- **Kerjakan Berikut Ini**:
- a) Dalam teks berita tentang sistem pemilu, siapa yang menilai sikap MK sebagai "blunder kedua" bagi lembaga tinggi negara tersebut?
- b) Teruskan teks berita tentang sistem pemilu itu mulai dari kalimat sesudah kalimat terakhirnya.

- **Teks Dokumen**:
Politik

Terkait Sistem Pemilu, Sekjen DPP Hanura : MK Jangan Blunder Lagi

Foto : istimewa

MAHKAMAH Konstitusi (MK) jangan membuat blunder lagi terkait  MK yang menyatakan pemilihan umum tetap serentak.

“Kami nilai ini blunder kedua bagi lembaga tinggi negara tersebut,”kata Sekjen DPP Hanura Gede Pasek Suardika, saat membuka Musda ke III Hanura Sumsel di Palembang.

Menurutnya dengan pelaksanaan Pemilu serentak 2019 lalu yang telah menelan ratusan korban, tak menutup kemungkinan akan kembali terulang pada 2024 lalu, sehingga MK dianggap tidak memiliki rasa kemanusiaan.

“Menurut saya blunder yang ke dua dilakukan MK, dimana kemarin terbukti 600- an lebih korban pelaksana pemilu yang luar biasa. Kalau ada  rasa kemanusian dan asas politik, tidak dilakukan pola sekarang,” katanya lagi.

- **Data Mentah**:
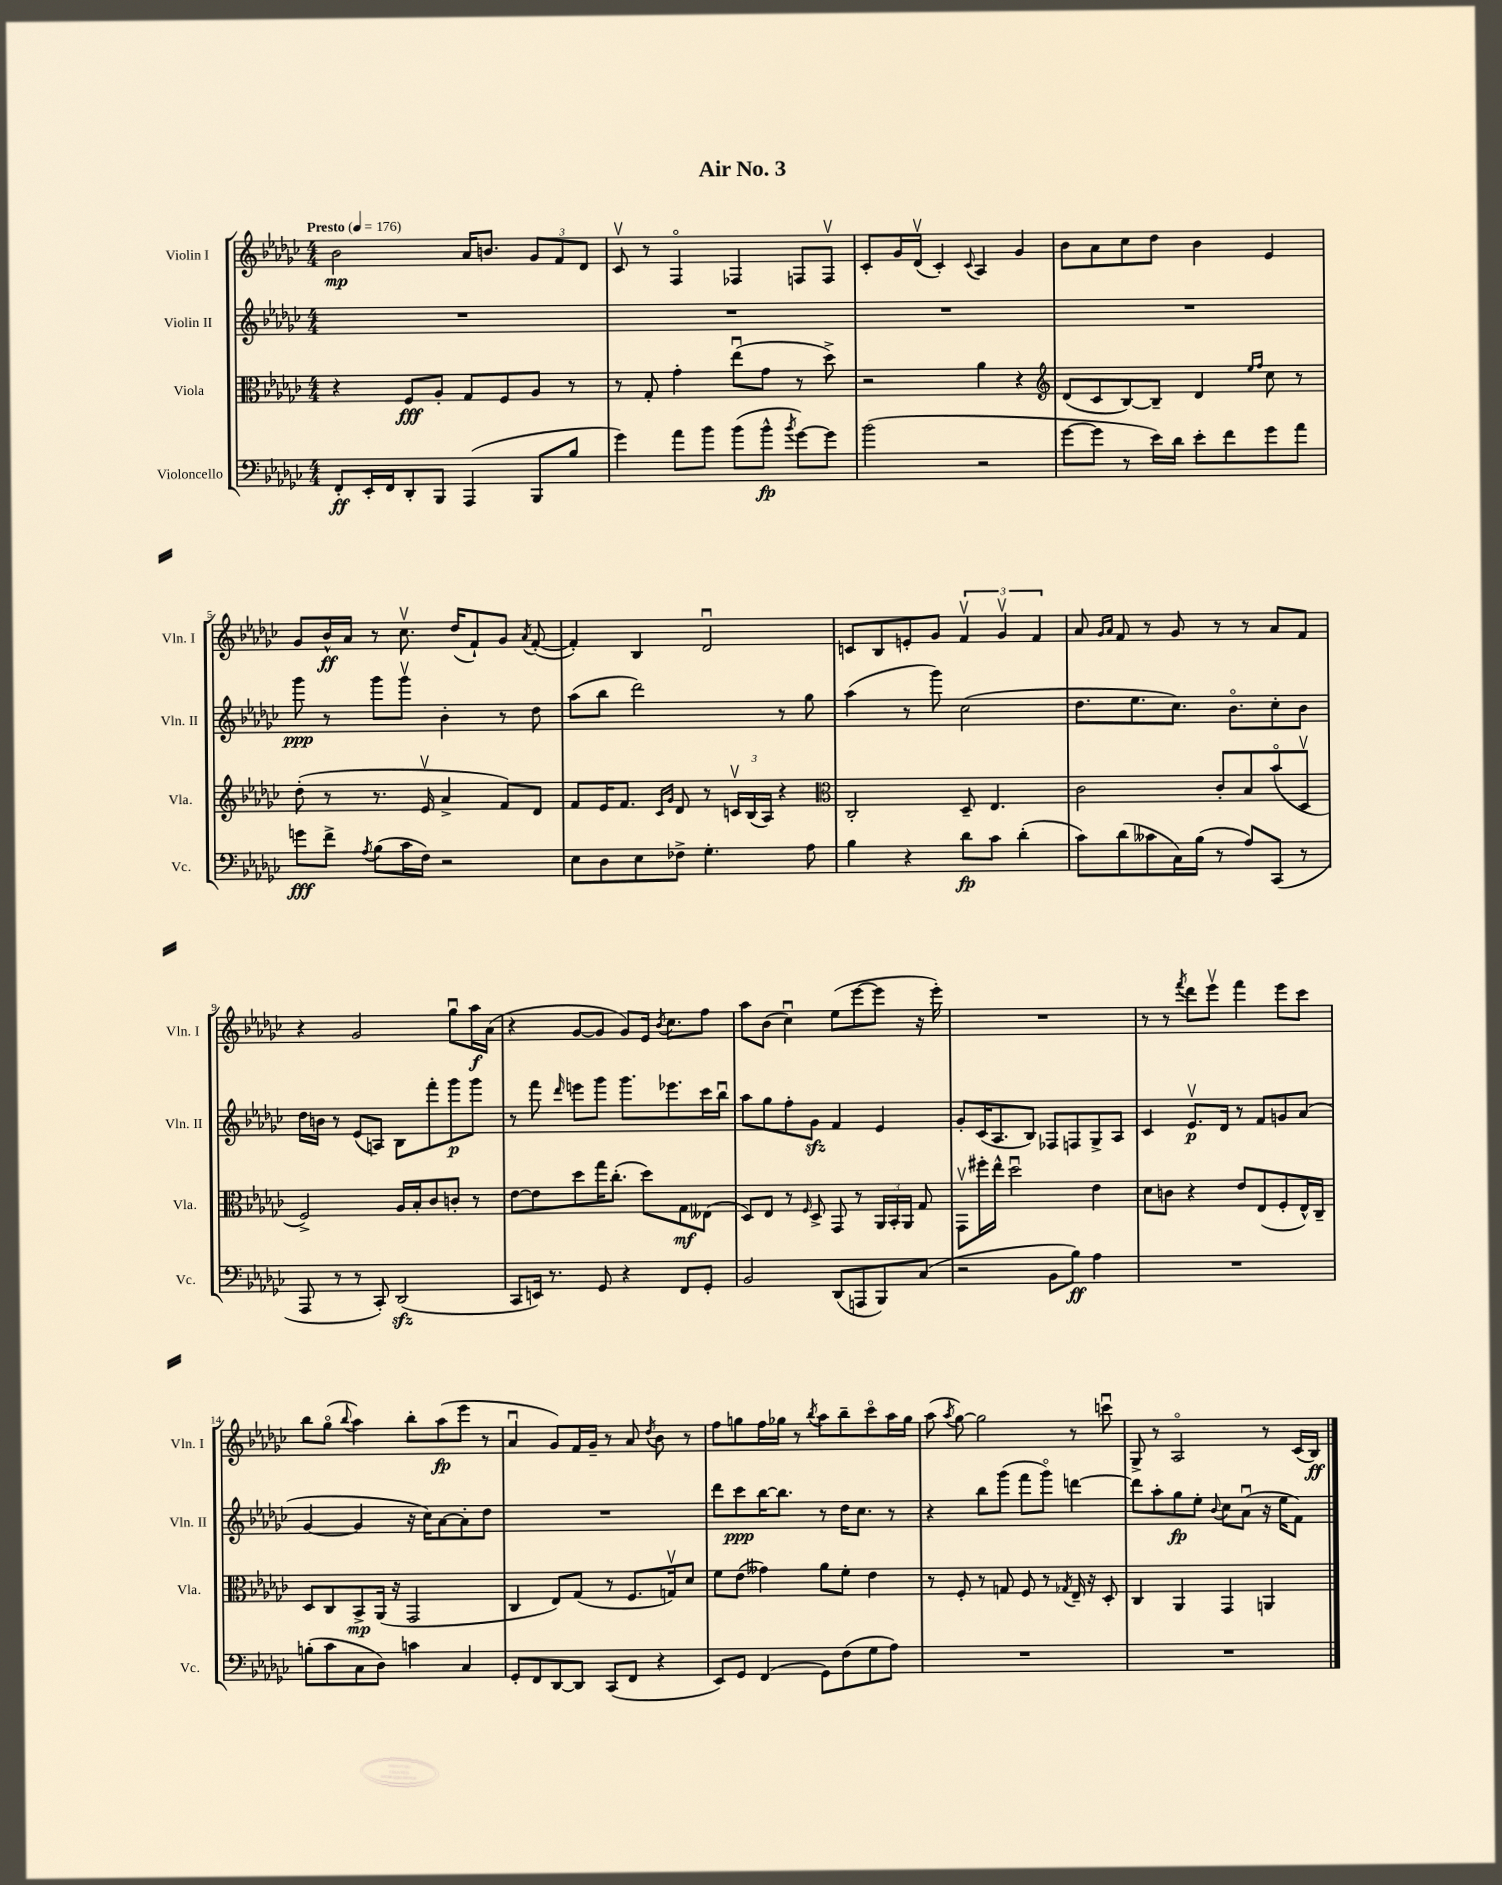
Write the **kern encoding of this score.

- **Kunci Jawaban**:
- a) Gede Pasek Suardika, Sekjen DPP Hanura.

- b)
Mantan anggota DPR dan DPD RI ini menambahkan dengan kembali menggabungkan dengan alasan sistem presidensil, hal itu dirasa kurang tepat juga. Sebab rumpun legislatif dan eksekutif itu terpisah, serta sistemnya berbeda.

“Mereka (MK) juga belum pengalaman sebagai penyelenggara dan peserta, sehingga belum mengerti soal pemilu, hanya teori ketatanegaraan saja,” bebernya.

Gede mengungkapkan, harusnya pelaksanaan pemilu di Indonesia yang paling pas pelaksanaan Pemilu Legislatif serentak dan pemilu eksekutif serentak. Namun tidak dilaksanakan menjadi satu, meski ada 6 pilihan (desain) itu, yang artinya saat ini belum ada  desain yang pas dipikirakan MK.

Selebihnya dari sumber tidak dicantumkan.